Tax Deductions on Home Loan You Should Know
Reduce your tax burden with home loan deductions under Sections 24(b), 80C, 80EE, and 80EEA. Learn how to maximise your yearly tax savings
Published Date - 12 August 2025, 09:00 PM
New Delhi: A home loan offers more than just financial support for your property purchase. It can also help reduce your yearly tax obligation. If you are repaying a housing loan, you may be eligible for several tax deductions under different sections of the old tax regime of the Income Tax Act, 1961. Understanding how these work can lead to meaningful savings over time.
Understanding the Basics of Tax Deductions
When you avail of a housing loan, certain sections of the Income Tax Act, 1961, offer deductions to reduce your taxable income. These fall under the old tax regime and are particularly useful for salaried and self-employed individuals looking to maximise their savings.
Here are the key sections that cover tax benefits:
- Section 24(b) – Deduction on interest paid on a housing loan
- Section 80C – Deduction on principal repayment and registration-related costs
- Section 80EE – Additional interest deduction for first-time buyers
- Section 80EEA – Further deduction for affordable housing purchases
Section 24(b) – Claiming Interest Deduction
Under Section 24(b) you can claim tax benefit on the interest portion of your EMIs.

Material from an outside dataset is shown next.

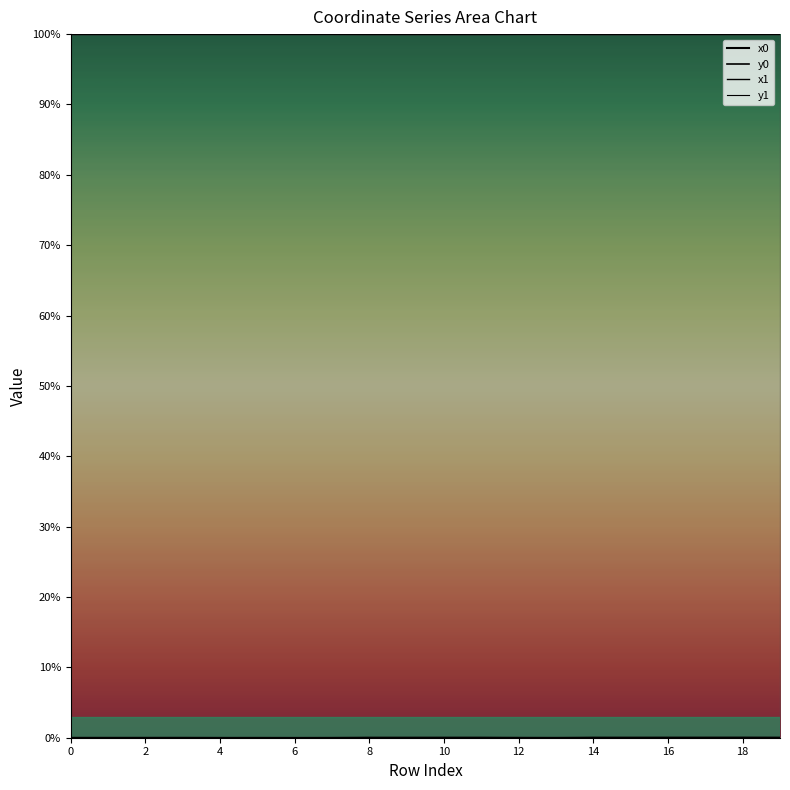

Which category has the highest value in the x0 series?

13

The amount you can claim depends on whether the property is self-occupied or rented out.
- For self-occupied homes, you can claim up to Rs. 2 Lakh per year
- For let-out properties, there’s no upper limit—the entire interest paid can be deducted from rental income
However, there’s a key condition to keep in mind. The property’s construction or purchase must be completed within five years from the end of the financial year in which the housing loan was taken. If this condition isn’t met, the deduction may be limited to Rs. 30,000 instead.
Section 80C – Deductions of the Principal Repayment
Under Section 80C, you can claim a deduction of up to Rs. 1.5 Lakh per year on these repayments. But this limit includes other eligible investments such as ELSS, life insurance premiums, and Provident Fund contributions.
Two things to remember here:
- This Home Loan tax benefit is available only after the construction is complete and you’ve received the possession or completion certificate.
- The property should not be sold within five years of possession. If it is, the previously claimed deductions are added back to your taxable income in the year of sale.
Additionally, one-time charges such as stamp duty and registration fees are also covered under this section, but must be claimed in the same financial year they are paid.
Section 80EE – Additional Benefit for First-Time Buyers
If this is your first time buying a residential property, you may be eligible for an additional deduction of up to Rs. 50,000 under Section 80EE, over and above the Rs. 2 Lakh limit under Section 24(b).
To qualify, you must meet these conditions:
- The housing loan must have been sanctioned between 1 April 2016 and 31 March 2017
- The loan amount should not exceed Rs. 35 Lakh
- The property’s value should be within Rs. 50 Lakh
- You should not own any other residential property on the date of loan sanction
This section is aimed at making homeownership easier for first-time buyers.
Section 80EEA – Additional Savings on Affordable Housing
For those who missed the 80EE window or are purchasing homes under the affordable housing category, Section 80EEA offers an additional deduction of up to Rs. 1.5 Lakh on interest paid over and above the deductions available under Section 24(b).
Here are the qualifying conditions:
- The loan must be sanctioned between 1 April 2019 and 31 March 2022
- The stamp duty value of the property should not exceed Rs. 45 Lakh
- The borrower must not own any residential property at the time of sanction
Note that you cannot claim both 80EE and 80EEA.
A housing loan can help you maximise savings, thanks to the tax benefits it offers. By understanding Sections such as 24(b), 80C, 80EE, and 80EEA, you can structure your loan and property purchase in a way that works for your long-term finances.